Los ciudadanos que votaron por esa opción, y quienes lo hicieron por el SÍ, dijeron en alta voz que quieren la paz y la desaparición de las FARC como fuerza armada ilegal, pero que tienen objeciones serias a algunos puntos del acuerdo.

Y quienes obtuvieron la mayoría resolvieron darle el mandato al Presidente de la República de hacer uso de las facultades que le son propias para buscar la reorientación de los acuerdos, su modificación, o la suscripción de acuerdos adicionales, aclaratorios o complementarios.

Además, reiteraron su adhesión a la justicia auténtica, la democracia amplia, y el emprendimiento privado.

Con el resultado de ayer, el país quedó ante la oportunidad inigualable de buscar un acuerdo que una a los colombianos, incluya más compatriotas y sea sostenible en el tiempo.

Ese es el paso que debe darse, con el fin de darle una lectura apropiada a la voz del pueblo colombiano.

La nación necesita un verdadero pacto nacional.

De cara a la claridad del mensaje que se recibió ayer, quedó en evidencia que se necesita un entendimiento patriótico auténtico.

La voz de los unos y los otros debe tenerse en cuenta, sus preocupaciones tienen que ser escuchadas y la búsqueda de verdaderos consensos dejó de ser una frase vacía para convertirse en necesidad imperiosa.

En realidad, ayer los colombianos reiteraron la voluntad de abrir las puertas de la reconciliación, de ser flexibles, pero, también, señalaron que hay unos límites que deben ser respetados de todas maneras.

Esta es la hora para repetir, como se dijo con respeto e insistencia a lo largo de la campaña, que el triunfo del NO está lejos de significar ponerle fin al esfuerzo que ha hecho el Gobierno y pararse de la mesa.

Por el contrario, llegó el momento para auscultar caminos de consenso con los ciudadanos que ayer se hicieron escuchar.

Lo que tuvo lugar fue una bella expresión de patriotismo, de propósito colectivo y de generosidad social.

Muy pocas veces en la historia, frente a asuntos públicos de tal magnitud, había brillado una luz que tiene que iluminar el nuevo camino.

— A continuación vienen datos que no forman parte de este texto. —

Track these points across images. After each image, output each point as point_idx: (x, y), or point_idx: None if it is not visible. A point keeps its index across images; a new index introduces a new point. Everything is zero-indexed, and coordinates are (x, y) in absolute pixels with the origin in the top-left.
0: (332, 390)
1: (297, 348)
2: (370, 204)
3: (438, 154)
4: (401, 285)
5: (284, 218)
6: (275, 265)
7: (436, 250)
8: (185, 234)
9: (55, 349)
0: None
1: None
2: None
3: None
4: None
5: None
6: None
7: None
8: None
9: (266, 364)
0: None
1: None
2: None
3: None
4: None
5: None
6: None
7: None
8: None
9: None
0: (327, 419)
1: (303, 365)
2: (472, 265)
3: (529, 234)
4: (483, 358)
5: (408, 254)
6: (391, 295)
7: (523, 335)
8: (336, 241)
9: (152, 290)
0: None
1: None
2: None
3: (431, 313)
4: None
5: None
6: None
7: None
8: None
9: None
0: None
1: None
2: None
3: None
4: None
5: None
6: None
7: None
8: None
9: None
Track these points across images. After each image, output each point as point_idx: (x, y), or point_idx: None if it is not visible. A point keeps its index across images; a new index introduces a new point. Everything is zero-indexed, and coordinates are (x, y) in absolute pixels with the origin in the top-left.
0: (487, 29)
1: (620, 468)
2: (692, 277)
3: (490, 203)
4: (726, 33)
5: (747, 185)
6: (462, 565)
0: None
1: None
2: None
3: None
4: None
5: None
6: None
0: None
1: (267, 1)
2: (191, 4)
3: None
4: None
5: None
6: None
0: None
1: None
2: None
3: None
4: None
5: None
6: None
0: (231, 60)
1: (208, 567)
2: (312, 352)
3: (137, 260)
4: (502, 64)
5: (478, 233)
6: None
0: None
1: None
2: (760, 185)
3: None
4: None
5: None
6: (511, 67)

Quedó claro, adicionalmente, que la fuerza de la razón es superior al poder material cuando se trata de tomar decisiones de trascendencia histórica.

Hay otra triunfadora de la jornada de ayer : la democracia de participación.

Por fortuna, quienes acudieron a las urnas entendieron bien que su voto se iba a traducir en un mandato, que no delegarían su poder, que lo ejercerían directamente.

Lo hicieron con claridad, toda vez que le señalaron una dirección al Presidente de la República, y crearon las condiciones para avanzar en el diseño de un pacto histórico.

Quedamos en un momento que exige gran responsabilidad, humildad, propósito común y respeto.

Nada puede imponerse, y todas las voces deben tener un espacio.

Las posibilidades de un futuro mejor para Colombia se abrieron con la ilusión y la esperanza de quienes acudieron ayer a las urnas.